We had 960 watts of solar panels installed and we decided to go for the discount “blemished” panels to save some money.
And the biggest expense came with my desire to go with Lithium batteries which are lighter than lead-acid or AGM batteries. Since weight is always one of our concerns this was a biggie. We changed from four 6v batteries with about 240 amp-hours of energy to two 300 amp-hour batteries (600 ah total). We also upgraded our inverter/charger from 2000 watts to 3000 watts to better support our electrical loads and charging while we boondock.
We changed out a single battery monitoring panel for three; but, for all the complexity of the system, one of the nice things about it is the user friendliness of the monitoring/control system.

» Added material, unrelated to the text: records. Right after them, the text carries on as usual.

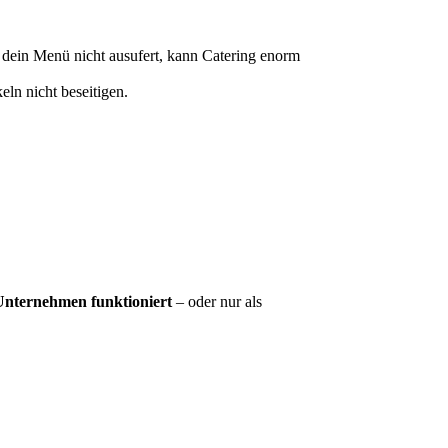
d dein Menü nicht ausufert, kann Catering enorm
ln nicht beseitigen.
 Unternehmen funktioniert
– oder nur als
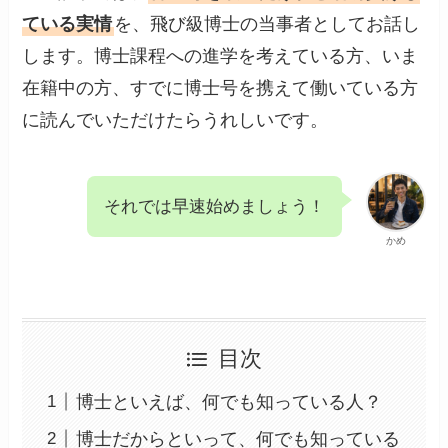
ている実情
を、飛び級博士の当事者としてお話し
します。博士課程への進学を考えている方、いま
在籍中の方、すでに博士号を携えて働いている方
に読んでいただけたらうれしいです。
それでは早速始めましょう！
かめ
目次
博士といえば、何でも知っている人？
博士だからといって、何でも知っている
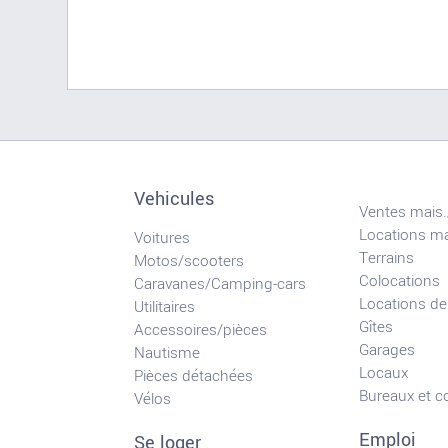
Vehicules
Ventes mais.
Locations ma
Voitures
Terrains
Motos/scooters
Colocations
Caravanes/Camping-cars
Locations de
Utilitaires
Gîtes
Accessoires/pièces
Garages
Nautisme
Locaux
Pièces détachées
Bureaux et 
Vélos
Emploi
Se loger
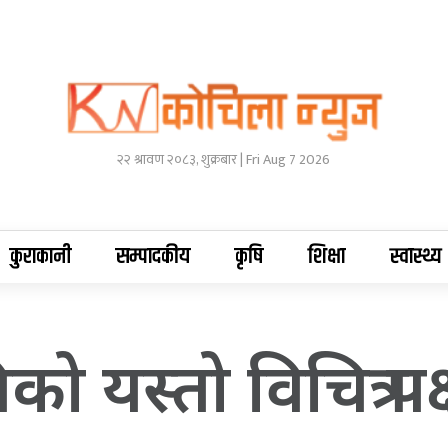
२२ श्रावण २०८३, शुक्रबार | Fri Aug 7 2026
कुराकानी
सम्पादकीय
कृषि
शिक्षा
स्वास्थ्य
ो यस्तो विचित्र पक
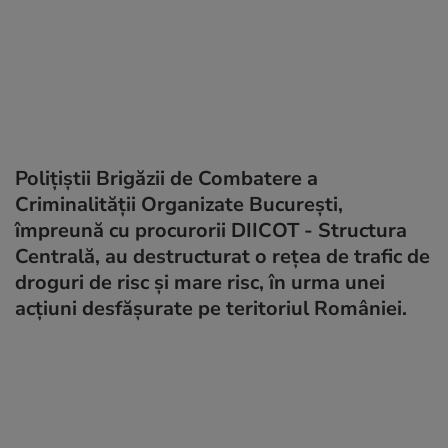
Polițiștii Brigăzii de Combatere a
Criminalității Organizate București,
împreună cu procurorii DIICOT - Structura
Centrală, au destructurat o rețea de trafic de
droguri de risc și mare risc, în urma unei
acțiuni desfășurate pe teritoriul României.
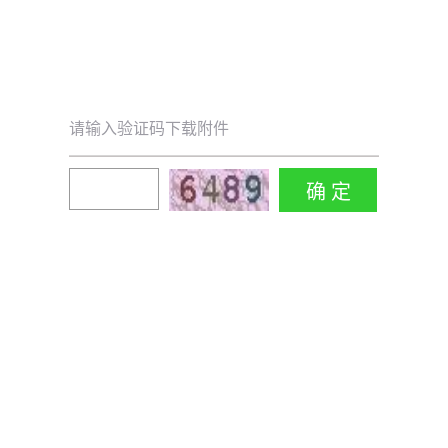
请输入验证码下载附件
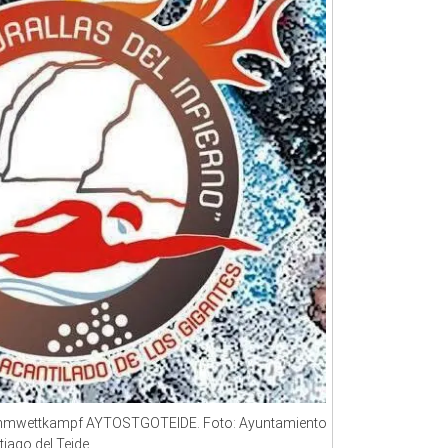
wimmwettkampf AYTOSTGOTEIDE. Foto: Ayuntamiento
iago del Teide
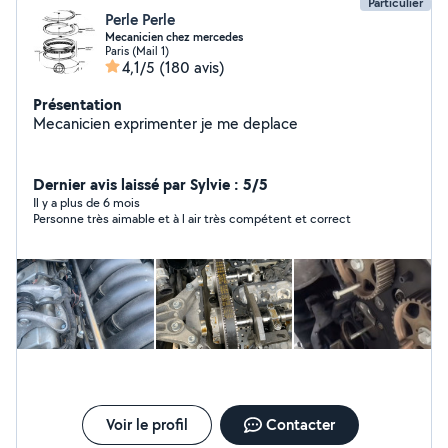
Particulier
Perle Perle
Mecanicien chez mercedes
Paris (Mail 1)
4,1/5
(180 avis)
Présentation
Mecanicien exprimenter je me deplace
Dernier avis laissé par Sylvie : 5/5
Il y a plus de 6 mois
Personne très aimable et à l air très compétent et correct
Voir le profil
Contacter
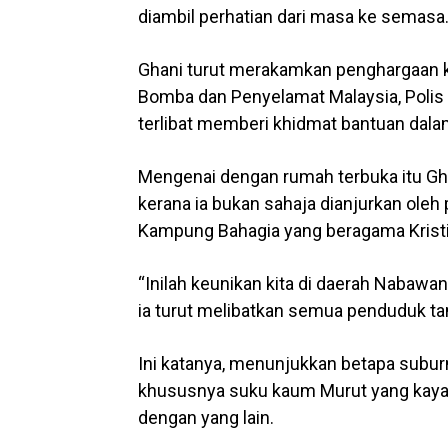
diambil perhatian dari masa ke semasa
Ghani turut merakamkan penghargaan k
Bomba dan Penyelamat Malaysia, Polis
terlibat memberi khidmat bantuan dal
Mengenai dengan rumah terbuka itu Gh
kerana ia bukan sahaja dianjurkan ol
Kampung Bahagia yang beragama Krist
“Inilah keunikan kita di daerah Nabawan
ia turut melibatkan semua penduduk ta
Ini katanya, menunjukkan betapa subu
khususnya suku kaum Murut yang kaya
dengan yang lain.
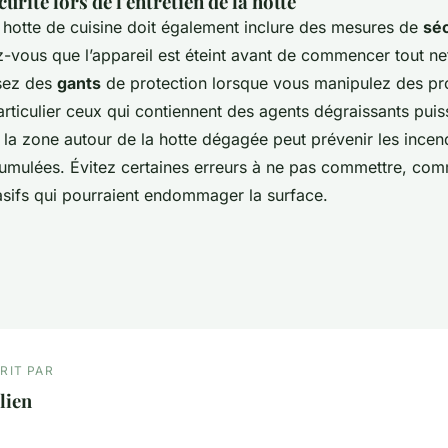
urité lors de l'entretien de la hotte
a hotte de cuisine doit également inclure des mesures de
séc
z-vous que l’appareil est éteint avant de commencer tout n
isez des
gants
de protection lorsque vous manipulez des pr
rticulier ceux qui contiennent des agents dégraissants puis
r la zone autour de la hotte dégagée peut prévenir les ince
umulées. Évitez certaines erreurs à ne pas commettre, comme
asifs qui pourraient endommager la surface.
RIT PAR
lien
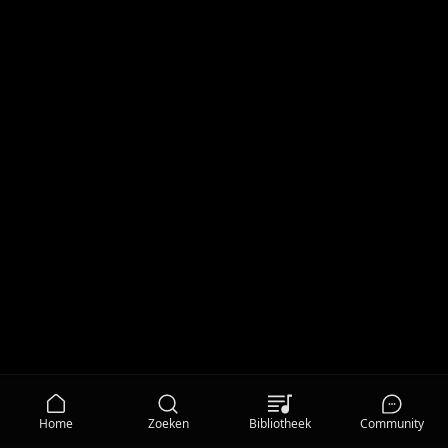
Home
Zoeken
Bibliotheek
Community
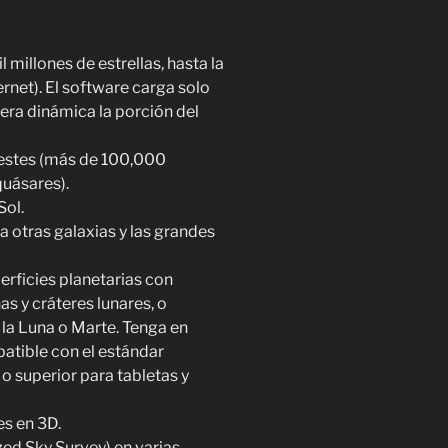
 millones de estrellas, hasta la
rnet). El software carga solo
era dinámica la porción del
lestes (más de 100,000
quásares).
Sol.
a otras galaxias y las grandes
erficies planetarias con
 y cráteres lunares, o
 la Luna o Marte. Tenga en
atible con el estándar
o superior para tabletas y
es en 3D.
zed Sky Survey) en varias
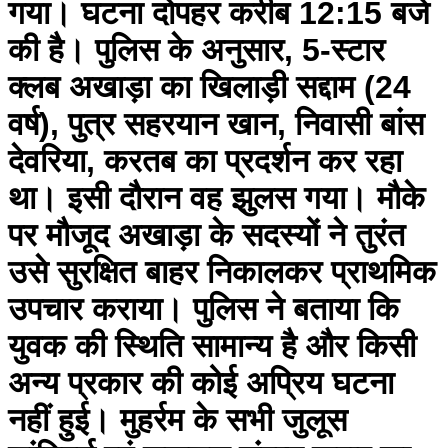
गया। घटना दोपहर करीब 12:15 बजे
की है। पुलिस के अनुसार, 5-स्टार
क्लब अखाड़ा का खिलाड़ी सद्दाम (24
वर्ष), पुत्र सहरयान खान, निवासी बांस
देवरिया, करतब का प्रदर्शन कर रहा
था। इसी दौरान वह झुलस गया। मौके
पर मौजूद अखाड़ा के सदस्यों ने तुरंत
उसे सुरक्षित बाहर निकालकर प्राथमिक
उपचार कराया। पुलिस ने बताया कि
युवक की स्थिति सामान्य है और किसी
अन्य प्रकार की कोई अप्रिय घटना
नहीं हुई। मुहर्रम के सभी जुलूस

This one screen pretty much says it all… It tells you how much energy is coming in from shore power and how much from solar power. It also tells us what our AC and DC loads are. Lastly, it tells us the status of the batteries (charging or discharging).
Those dots on the line actually move to show the direction of flow of the power. And, before anyone says anything about the 50watts of solar – it’s currently about 9am and the solar panels are completely in the shade!
One of the neatest things about the system is its ability to provide a “power assist” if needed. For example, if we’re hooked up to a 15 amp socket at someone’s house and we start to use up too much energy… the system will automatically start providing more power from the batteries via the inverter so that we don’t trip a breaker! This would have come in handy at a campground with a touchy electrical system that kept tripping on us.